What are the benefits?
Turnips are low in calories: they contain about 28 kcal/100 g of root. This makes them ideal if you are looking to either lose a few kilograms or maintain a steady weight. The secret to a healthy weight loss diet isn’t to starve yourself, but to eat wisely. Choose nutrient-dense vegetables, fruits, nuts, seeds and cereals and limit intake of animal products so your body gets a maximum of vitamins, minerals, antioxidants and dietary fiber in the right proportions, not empty calories from processed food.
Clean and balanced eating helps your body pack on nutrients to help it keep on working optimally and enough calories to keep it going until a next meal, without an excess that it has to turn into fats deposits. Turnips, for example, are a great choice for weight loss because of their good B vitamins and dietary minerals content as well as low calorie content.
In addition to this, the root vegetable provides significant amounts of vitamin C: 35% of the recommended daily intake for an average adult, RDI. This means that regular consumption can help reduce inflammation levels in the body responsible for cell damage and disease. Moreover, vitamin C increases resistance to bacterial infections by strengthening the immune system and provides antioxidant protection to cells and DNA. Also, the nutrient stimulates the production of collagen, a protein which, among other things, maintains the youthful appearance of our skin.
Collagen basically prevents our skin from becoming saggy by preserving its elasticity. This, in turn, contributes to a better aspect and a more youthful appearance.
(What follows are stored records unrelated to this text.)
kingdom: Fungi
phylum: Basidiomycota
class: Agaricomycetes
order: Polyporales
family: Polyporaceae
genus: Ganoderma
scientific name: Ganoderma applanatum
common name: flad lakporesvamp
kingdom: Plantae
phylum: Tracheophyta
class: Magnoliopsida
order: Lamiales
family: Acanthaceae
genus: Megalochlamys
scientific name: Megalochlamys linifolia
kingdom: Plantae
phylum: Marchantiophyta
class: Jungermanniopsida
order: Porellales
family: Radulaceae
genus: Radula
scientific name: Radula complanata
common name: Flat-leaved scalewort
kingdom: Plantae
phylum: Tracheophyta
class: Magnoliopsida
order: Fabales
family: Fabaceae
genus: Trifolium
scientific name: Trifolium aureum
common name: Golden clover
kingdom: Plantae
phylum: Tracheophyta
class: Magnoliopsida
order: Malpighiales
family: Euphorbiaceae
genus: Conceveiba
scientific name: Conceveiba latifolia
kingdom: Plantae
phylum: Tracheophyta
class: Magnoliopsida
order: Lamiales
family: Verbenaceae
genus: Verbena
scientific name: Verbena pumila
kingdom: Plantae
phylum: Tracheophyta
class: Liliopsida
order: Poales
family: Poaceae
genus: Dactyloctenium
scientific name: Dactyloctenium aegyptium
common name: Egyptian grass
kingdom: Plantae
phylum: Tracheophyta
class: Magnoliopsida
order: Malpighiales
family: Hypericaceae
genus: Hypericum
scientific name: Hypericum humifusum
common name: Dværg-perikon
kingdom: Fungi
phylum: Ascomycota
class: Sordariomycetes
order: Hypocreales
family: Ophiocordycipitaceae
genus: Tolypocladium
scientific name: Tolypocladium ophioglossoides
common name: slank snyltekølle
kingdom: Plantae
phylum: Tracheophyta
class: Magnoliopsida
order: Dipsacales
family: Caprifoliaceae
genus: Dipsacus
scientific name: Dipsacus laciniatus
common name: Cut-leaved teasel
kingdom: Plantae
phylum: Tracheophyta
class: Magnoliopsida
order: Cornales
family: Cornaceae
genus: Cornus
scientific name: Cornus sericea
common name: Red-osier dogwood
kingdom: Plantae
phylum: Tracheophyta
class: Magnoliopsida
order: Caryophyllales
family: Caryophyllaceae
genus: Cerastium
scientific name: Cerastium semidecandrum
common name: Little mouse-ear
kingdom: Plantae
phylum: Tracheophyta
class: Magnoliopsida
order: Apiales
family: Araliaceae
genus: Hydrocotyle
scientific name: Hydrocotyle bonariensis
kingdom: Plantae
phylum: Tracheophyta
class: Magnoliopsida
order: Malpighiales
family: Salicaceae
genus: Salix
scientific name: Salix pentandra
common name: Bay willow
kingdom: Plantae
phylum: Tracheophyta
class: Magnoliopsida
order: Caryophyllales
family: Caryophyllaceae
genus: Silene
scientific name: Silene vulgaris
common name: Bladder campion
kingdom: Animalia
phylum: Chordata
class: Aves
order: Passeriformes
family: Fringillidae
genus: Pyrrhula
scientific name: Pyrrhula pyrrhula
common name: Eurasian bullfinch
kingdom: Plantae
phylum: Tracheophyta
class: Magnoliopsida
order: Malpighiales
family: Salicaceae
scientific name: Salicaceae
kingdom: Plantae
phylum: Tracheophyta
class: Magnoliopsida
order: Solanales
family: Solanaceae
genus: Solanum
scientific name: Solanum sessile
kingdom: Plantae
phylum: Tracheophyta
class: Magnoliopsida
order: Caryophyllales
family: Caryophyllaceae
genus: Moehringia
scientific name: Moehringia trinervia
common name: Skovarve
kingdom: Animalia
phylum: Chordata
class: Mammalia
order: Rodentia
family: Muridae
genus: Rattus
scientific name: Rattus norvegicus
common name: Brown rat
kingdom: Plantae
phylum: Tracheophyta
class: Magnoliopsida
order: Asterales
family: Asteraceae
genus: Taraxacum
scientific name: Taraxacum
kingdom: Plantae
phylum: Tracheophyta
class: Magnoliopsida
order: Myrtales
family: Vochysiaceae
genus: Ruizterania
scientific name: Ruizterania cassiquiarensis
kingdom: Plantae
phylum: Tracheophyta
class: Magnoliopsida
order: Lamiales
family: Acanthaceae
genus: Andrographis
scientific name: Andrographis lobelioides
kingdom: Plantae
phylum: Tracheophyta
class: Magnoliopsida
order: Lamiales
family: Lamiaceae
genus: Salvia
Lastly, vitamin C helps maintain the integrity of blood vessels, skin and bones, of which collagen is an important structure element. Eating vitamin C-rich foods such as red, green and yellow bell peppers, strawberries, guava, papaya, sea buckthorn, rose hip, kale, Brussels sprouts or even turnips is the best way to keep looking young and fresh-faced as well as enjoy good health.
Turnip roots supply the body with small amounts of several essential nutrients, notably vitamins B1, B2, B3, B5, B6 and B9, contributing to increased energy levels. B vitamins also benefit digestion and nervous system health and are vital nutrients for both children and adults of all ages.
Turnips contain copper, a mineral which prevents premature aging in the form of gray hair and discolored eyes (iris). Another important function of copper is that of protecting cells and DNA from free radical damage as a result of its antioxidant properties.
Manganese boasts a similarly impressive antioxidant function and, together with vitamin C, ensures cell repair and prevents cell damage due to free radical action. Although found in small amounts (5%), potassium contributes to healthy blood pressure levels by regulating levels of fluid in the body and mediates nerve cell-muscle communication. Also see the difference between turnip and rutabaga.
Turnips are a healthy vegetable with multiple health benefits. Its most notable properties include its antioxidant and anti-inflammatory action and positive effects on nervous system, digestive and cardiovascular system health. I prefer my turnip roots sliced, sauteed and served with a drizzle of olive oil, but I don’t discard the greens either. The greens make a great as a side dish to any meat or rice dish and give a pleasant bitter flavor to more satiating salad recipes.